__Text provided__:
________

In 1971, Dr. Green became the founding editor of the Archives of Sexual Behavior Journal, a journal arm of the International Academy of Sex Research, a position he would continue for almost three decades. In the late 1980s, he obtained a law degree from Yale and, in 1990, in one of the first discrimination cases against the Boy Scouts, represented a gay man who had been rejected as a scoutmaster. Though he lost, the case became a cornerstone in eventually persuading the Boy Scouts to overturn its ban against gay Scouts in 2014.
Dr. Green also successfully fought for a pilot to return to the cockpit after she transitioned following gender reassignment. Dr. Green was an early supporter of gay men serving in the military, fighting for their reinstatement once dishonorably discharged. On the 1974 television series, "The Advocates," he argued for marriage equality, which was still a fantasy for LGBTQ people with 90% of Americans opposed to it. During this same period he was a psychiatric expert witness for lesbian mothers trying to gain custody of their children after a divorce.
Dr. Green wrote eight books, but two were landmarks: "Sexual Identity Conflict in Children and Adults" (1974), about understanding and accepting gender minorities, and "The Sissy Boy Syndrome and the Development of Homosexuality" (1987), which showed the arduous road many effeminate boys traveled on their development into gay men. He was criticized for some of his terms (sissy boy) and early transgender definitions. He was awarded the Magnus Hirschfeld Medal for Sexual Research in 2006.
In a 2007 interview for an Atlantic Monthly article on homosexuality and biology, he believed that in the reporter's lifetime, "we will find a gene that contributes substantially to sexual orientation."
Christopher Carrington, associate professor of sociology and sexuality studies at San Francisco State University, whose research focuses on gay and lesbian family life and relationships, praised Dr. Green in an email to the Bay Area Reporter.
"Dr. Green was a true pioneer in the field of sexology, someone who fought vigorously for the application of the scientific method to the task of understanding human sexuality," Carrington wrote. "I encountered Dr. Green many times in his role as editor of the Archives of Sexual Behavior, one of the leading journals in the field. I often assigned his work, particularly the 'Sissy Boy Syndrome and the Development of Homosexuality' during the late 1980s and early 1990s."

________

(Saved entries)
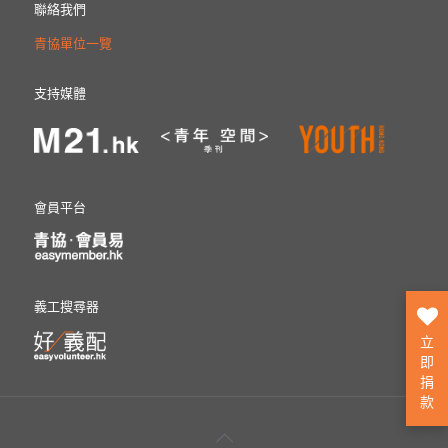
聯絡我們
青協單位一覽
支持媒體
會員平台
義工搜尋器
立
即
捐
款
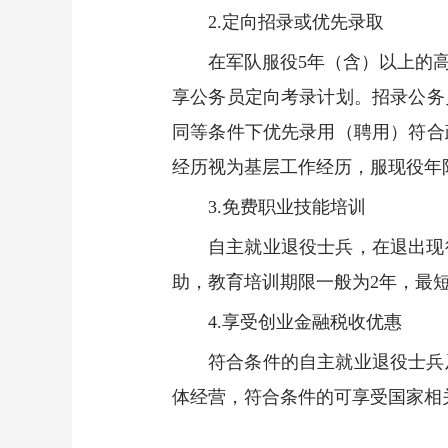
2.定向招录或优先录取
在军队服役5年（含）以上的
享公务员定向考录计划。招录公务
同等条件下优先录用（聘用）符合
经历视为基层工作经历，服现役年
3.免费职业技能培训
自主就业退役士兵，在退出现
助，教育培训期限一般为2年，最短
4.享受创业金融税收优惠
符合条件的自主就业退役士兵
体经营，符合条件的可享受国家相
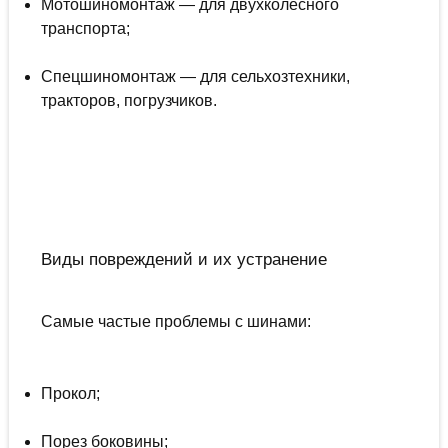
Мотошиномонтаж — для двухколесного
транспорта;
Спецшиномонтаж — для сельхозтехники,
тракторов, погрузчиков.
Виды повреждений и их устранение
Самые частые проблемы с шинами:
Прокол;
Порез боковины;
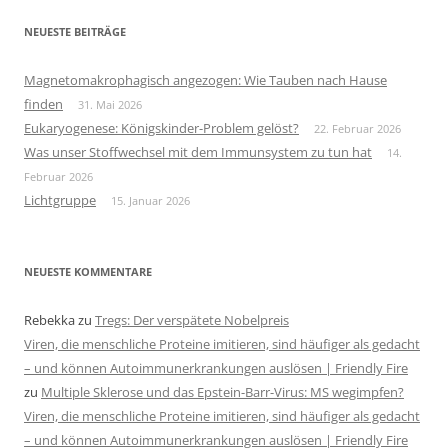
NEUESTE BEITRÄGE
Magnetomakrophagisch angezogen: Wie Tauben nach Hause
finden
31. Mai 2026
Eukaryogenese: Königskinder-Problem gelöst?
22. Februar 2026
Was unser Stoffwechsel mit dem Immunsystem zu tun hat
14.
Februar 2026
Lichtgruppe
15. Januar 2026
NEUESTE KOMMENTARE
Rebekka
zu
Tregs: Der verspätete Nobelpreis
Viren, die menschliche Proteine imitieren, sind häufiger als gedacht
– und können Autoimmunerkrankungen auslösen | Friendly Fire
zu
Multiple Sklerose und das Epstein-Barr-Virus: MS wegimpfen?
Viren, die menschliche Proteine imitieren, sind häufiger als gedacht
– und können Autoimmunerkrankungen auslösen | Friendly Fire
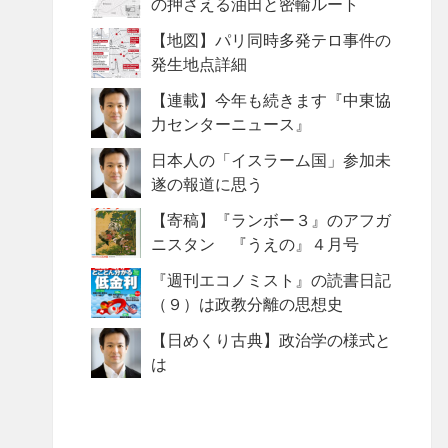
の押さえる油田と密輸ルート
【地図】パリ同時多発テロ事件の
発生地点詳細
【連載】今年も続きます『中東協
力センターニュース』
日本人の「イスラーム国」参加未
遂の報道に思う
【寄稿】『ランボー３』のアフガ
ニスタン 『うえの』４月号
『週刊エコノミスト』の読書日記
（９）は政教分離の思想史
【日めくり古典】政治学の様式と
は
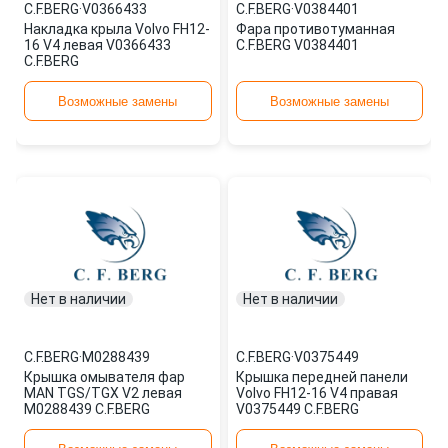
C.F.BERG
·
V0366433
C.F.BERG
·
V0384401
Накладка крыла Volvo FH12-
Фара противотуманная
16 V4 левая V0366433
C.F.BERG V0384401
C.F.BERG
Возможные замены
Возможные замены
Нет в наличии
Нет в наличии
C.F.BERG
·
M0288439
C.F.BERG
·
V0375449
Крышка омывателя фар
Крышка передней панели
MAN TGS/TGX V2 левая
Volvo FH12-16 V4 правая
M0288439 C.F.BERG
V0375449 C.F.BERG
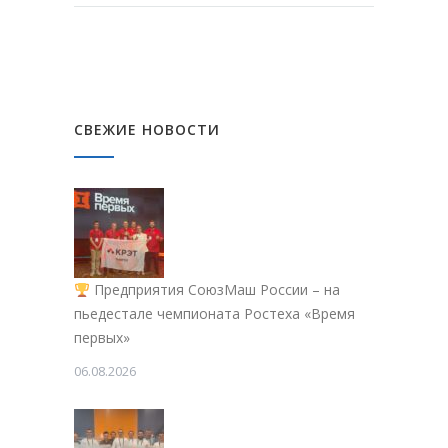
СВЕЖИЕ НОВОСТИ
Предприятия СоюзМаш России – на
пьедестале чемпионата Ростеха «Время
первых»
06.08.2026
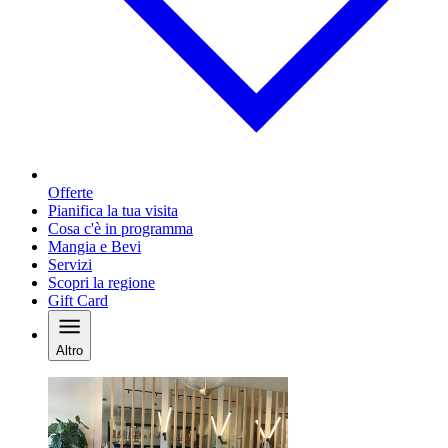
Offerte
Pianifica la tua visita
Cosa c'è in programma
Mangia e Bevi
Servizi
Scopri la regione
Gift Card
Altro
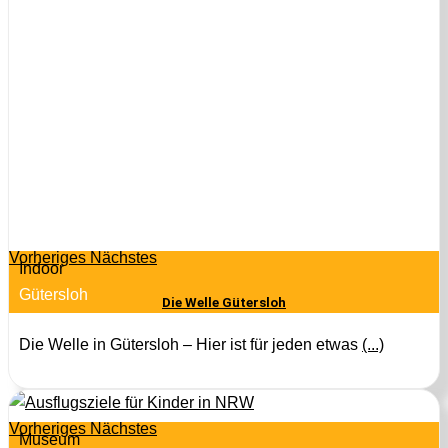
Vorheriges
Nächstes
Indoor
Gütersloh
Die Welle Gütersloh
Die Welle in Gütersloh – Hier ist für jeden etwas
(...)
Vorheriges
Nächstes
Museum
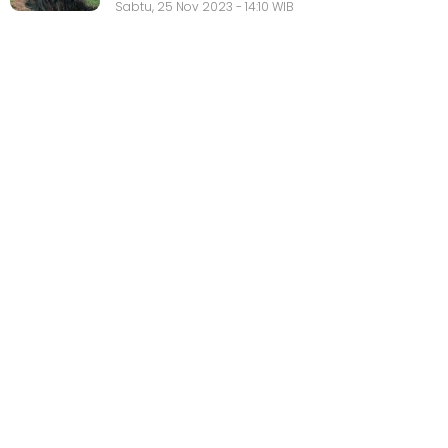
Sabtu, 25 Nov 2023 - 14:10 WIB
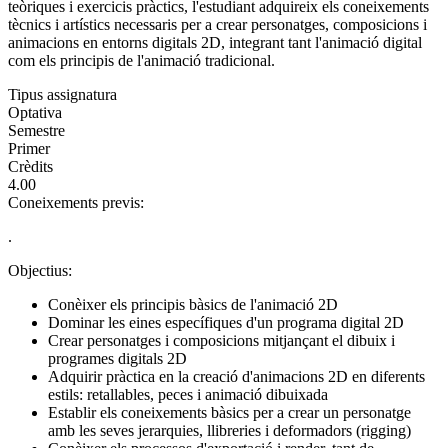
teòriques i exercicis pràctics, l'estudiant adquireix els coneixements
tècnics i artístics necessaris per a crear personatges, composicions i
animacions en entorns digitals 2D, integrant tant l'animació digital
com els principis de l'animació tradicional.
Tipus assignatura
Optativa
Semestre
Primer
Crèdits
4.00
Coneixements previs:
.
Objectius:
Conèixer els principis bàsics de l'animació 2D
Dominar les eines específiques d'un programa digital 2D
Crear personatges i composicions mitjançant el dibuix i
programes digitals 2D
Adquirir pràctica en la creació d'animacions 2D en diferents
estils: retallables, peces i animació dibuixada
Establir els coneixements bàsics per a crear un personatge
amb les seves jerarquies, llibreries i deformadors (rigging)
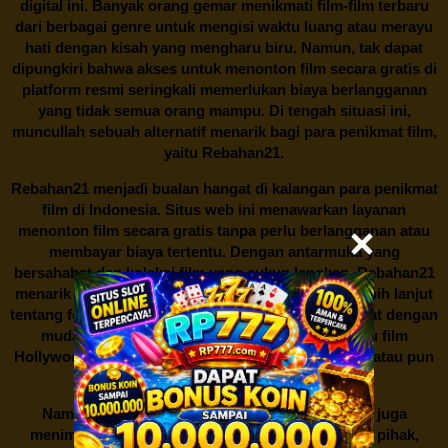
digital ini. Banyak orang gemar menikmati film-film terbaru
dari berbagai genre untuk mengisi waktu luang atau merayu
hati dengan kisah yang mengharu biru. Namun, tak dapat
dipungkiri bahwa akses untuk menonton film secara gratis di
platform resmi seringkali memerlukan biaya berlangganan
yang tidak semua orang mampu. Di tengah situasi ini,
muncullah sebuah alternatif menarik bagi para penikmat film,
yaitu
Rebahan21.
Rebahan21
menjadi bualan hangat di kalangan para penikmat
film di Indonesia. Situs web ini menawarkan layanan
menonton film secara gratis tanpa perlu berlangganan atau
membayar biaya tertentu. Dengan antarmuka yang
bersahabat dan koleksi film yang cukup lengkap,
Rebahan21
menarik minat banyak orang untuk mencari tahu lebih lanjut
tentang fenomena ini. Sebagai pengguna, Anda dapat dengan
mudah mencari film yang ingin ditonton, baik itu film
Hollywood terbaru, drama Korea yang sedang hits, atau pun
produksi film lokal dengan kualitas terbaik.
Namun, seperti halnya cerita manis,
Rebahan21
juga
menimbulkan kontroversi di industri film. Banyak pihak,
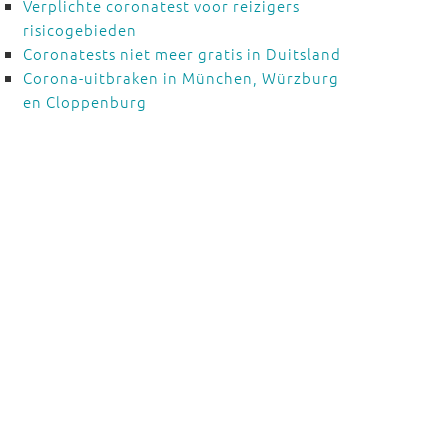
Verplichte coronatest voor reizigers
risicogebieden
Coronatests niet meer gratis in Duitsland
Corona-uitbraken in München, Würzburg
en Cloppenburg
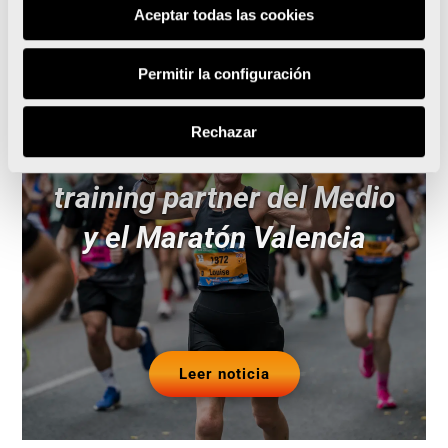
Noticias relacionadas
Aceptar todas las cookies
Permitir la configuración
Rechazar
Runna se convierte en el
training partner del Medio
y el Maratón Valencia
Leer noticia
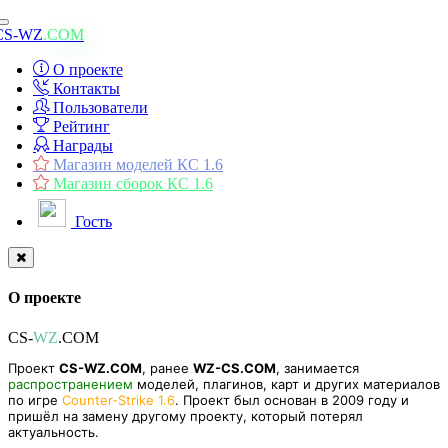
Toggle
CS-WZ
.COM
navigation
О проекте
Контакты
Пользователи
Рейтинг
Награды
Магазин моделей КС 1.6
Магазин сборок КС 1.6
Гость
О проекте
CS-
WZ
.COM
Проект
CS-WZ.COM
, ранее
WZ-CS.COM
, занимается
распространением
моделей, плагинов, карт и других материалов
по игре
Counter-Strike 1.6
. Проект был основан в 2009 году и
пришёл на замену другому проекту, который потерял
актуальность.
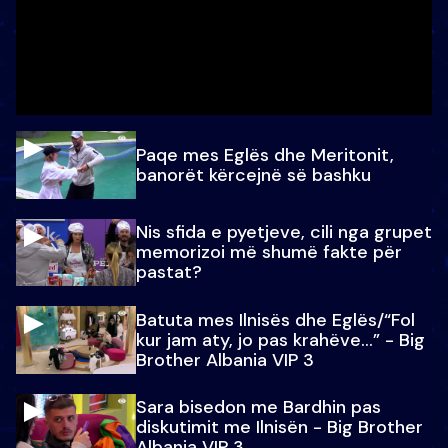
Paqe mes Eglës dhe Meritonit,
banorët kërcejnë së bashku
Nis sfida e pyetjeve, cili nga grupet
memorizoi më shumë fakte për
pastat?
Batuta mes Ilnisës dhe Eglës/“Fol
kur jam aty, jo pas krahëve…” - Big
Brother Albania VIP 3
Sara bisedon me Bardhin pas
diskutimit me Ilnisën - Big Brother
Albania VIP 3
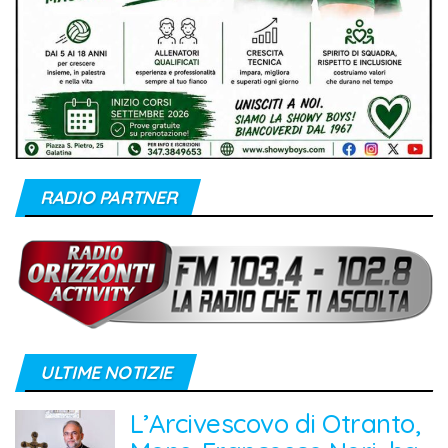
RADIO PARTNER
ULTIME NOTIZIE
L’Arcivescovo di Otranto,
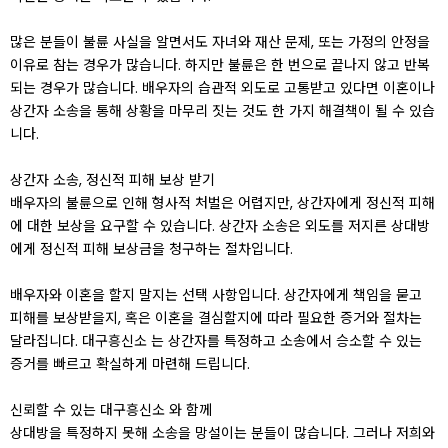
많은 분들이 불륜 사실을 알면서도 자녀와 재산 문제, 또는 가정의 안정을
이유로 참는 경우가 많습니다. 하지만 불륜은 한 번으로 끝나지 않고 반복
되는 경우가 많습니다. 배우자의 습관적 외도로 고통받고 있다면 이혼이나
상간자 소송을 통해 상황을 마무리 짓는 것도 한 가지 해결책이 될 수 있습
니다.
상간자 소송, 정신적 피해 보상 받기
배우자의 불륜으로 인해 형사적 처벌은 어렵지만, 상간자에게 정신적 피해
에 대한 보상을 요구할 수 있습니다. 상간자 소송은 외도를 저지른 상대방
에게 정신적 피해 보상금을 청구하는 절차입니다.
배우자와 이혼을 할지 말지는 선택 사항입니다. 상간자에게 책임을 묻고
피해를 보상받을지, 혹은 이혼을 결심할지에 따라 필요한 증거와 절차는
달라집니다. 대구흥신소 는 상간자를 특정하고 소송에서 승소할 수 있는
증거를 빠르고 확실하게 마련해 드립니다.
신뢰할 수 있는 대구흥신소 와 함께
상대방을 특정하지 못해 소송을 망설이는 분들이 많습니다. 그러나 저희와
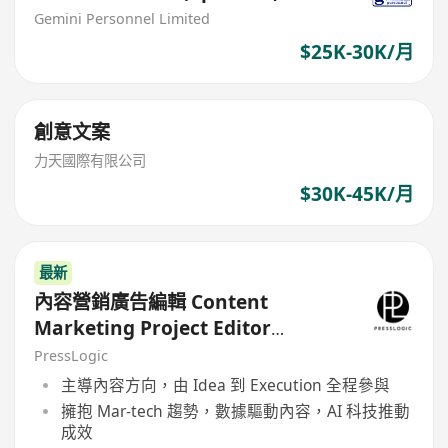
Gemini Personnel Limited
$25K-30K/月
創意文案
力天國際有限公司
$30K-45K/月
最新
內容營銷廣告編輯 Content
Marketing Project Editor
(HolidaySmart 假期日常 / PetCity
PressLogic
毛孩日常)
主導內容方向，由 Idea 到 Execution 全程參與
擁抱 Mar-tech 趨勢，數據驅動內容，AI 科技推動
成效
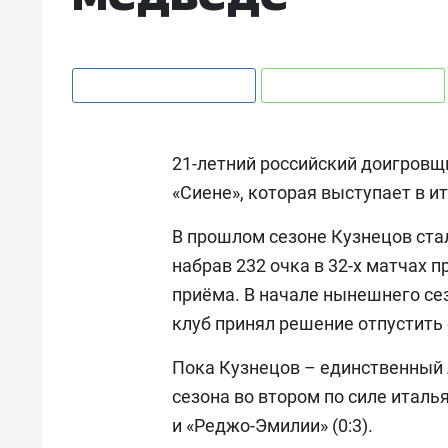
21-летний российский доигров
«Сиене», которая выступает в и
В прошлом сезоне Кузнецов ста
набрав 232 очка в 32-х матчах 
приёма. В начале нынешнего сез
клуб принял решение отпустить 
Пока Кузнецов – единственный 
сезона во втором по силе италь
и «Реджо-Эмилии» (0:3).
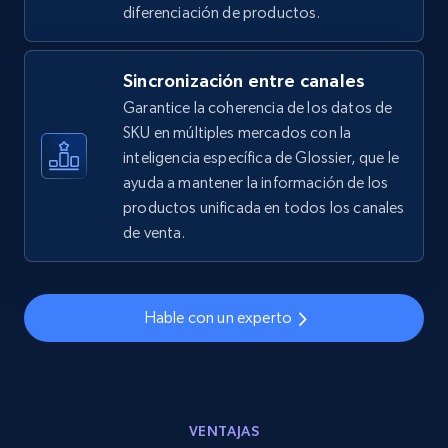
2.5K+
359+
Comenzar ahora
diferenciación de productos.
Sincronización entre canales
eBay - Gather data on products using
Garantice la coherencia de los datos de
specified keywords
SKU en múltiples mercados con la
inteligencia específica de Glossier, que le
URL, Product id, Title, Seller name, Seller rating,
ayuda a mantener la información de los
Seller reviews, Breadcrumbs, Root category, and
more.
productos unificada en todos los canales
de venta.
2.5K+
359+
Comenzar ahora
Hable con un experto
eBay - Collect products from shops on eBay
URL, Product id, Title, Seller name, Seller rating,
Seller reviews, Breadcrumbs, Root category, and
VENTAJAS
more.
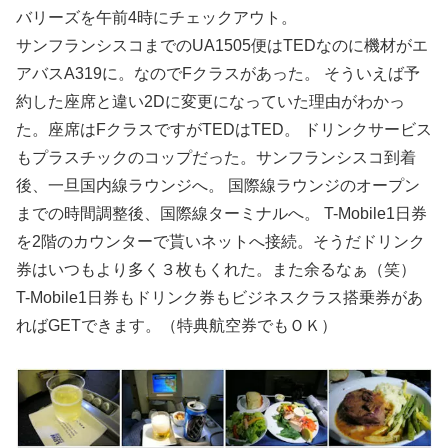
バリーズを午前4時にチェックアウト。
サンフランシスコまでのUA1505便はTEDなのに機材がエ
アバスA319に。なのでFクラスがあった。 そういえば予
約した座席と違い2Dに変更になっていた理由がわかっ
た。座席はFクラスですがTEDはTED。 ドリンクサービス
もプラスチックのコップだった。サンフランシスコ到着
後、一旦国内線ラウンジへ。 国際線ラウンジのオープン
までの時間調整後、国際線ターミナルへ。 T-Mobile1日券
を2階のカウンターで貰いネットへ接続。そうだドリンク
券はいつもより多く３枚もくれた。また余るなぁ（笑）
T-Mobile1日券もドリンク券もビジネスクラス搭乗券があ
ればGETできます。（特典航空券でもＯＫ）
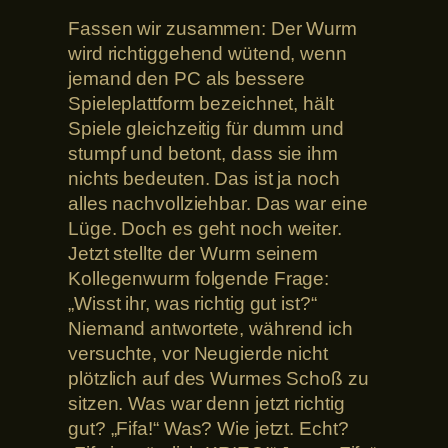
Fassen wir zusammen: Der Wurm
wird richtiggehend wütend, wenn
jemand den PC als bessere
Spieleplattform bezeichnet, hält
Spiele gleichzeitig für dumm und
stumpf und betont, dass sie ihm
nichts bedeuten. Das ist ja noch
alles nachvollziehbar. Das war eine
Lüge. Doch es geht noch weiter.
Jetzt stellte der Wurm seinem
Kollegenwurm folgende Frage:
„Wisst ihr, was richtig gut ist?“
Niemand antwortete, während ich
versuchte, vor Neugierde nicht
plötzlich auf des Wurmes Schoß zu
sitzen. Was war denn jetzt richtig
gut? „Fifa!“ Was? Wie jetzt. Echt?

________

__Activity 1__:
List each distinct four-digit year mentioned in the passage about Dr. Green, in the order each first appears.
__Activity 2__:
Please write the next part of the passage about Dr. Green, picking up after its final sentence.

__Answer 1__:
1971, 1990, 2014, 1974, 1987, 2006, 2007

__Answer 2__:
Carrington said Dr. Green's work was not often "greeted with open arms by students, particularly by gay male students, who often expressed discomfort with the title."
"Once students read the work, however, their views of Green often improved," Carrington added. "When I think back to it now, the book was published in the Reagan era, and in the midst of the HIV/AIDS crisis, and I suspect both of these factors led many gay men at the time to seek out and to embrace overly-conventional gender presentations of themselves.
"Today, in the era of RuPaul and genderqueer, there is a lot less stigma associated with being a 'sissy boy' and whole lot more embracing of gender and sexual variation," Carrington wrote. "I found Green's work refreshing, particularly in its matter-of-fact approach, and detailed interview transcripts that really captured the lives of gay men as they developed from boys into men. It was an approach that didn't stigmatize gender and sexual variation, but rather attempted to understand it."
Carrington wrote that he and Dr. Green were impressed with some of the gay men who "strongly embraced their 'sissy boy' experience and identity in the face of overwhelming resistance from their families, communities, and many parts of society."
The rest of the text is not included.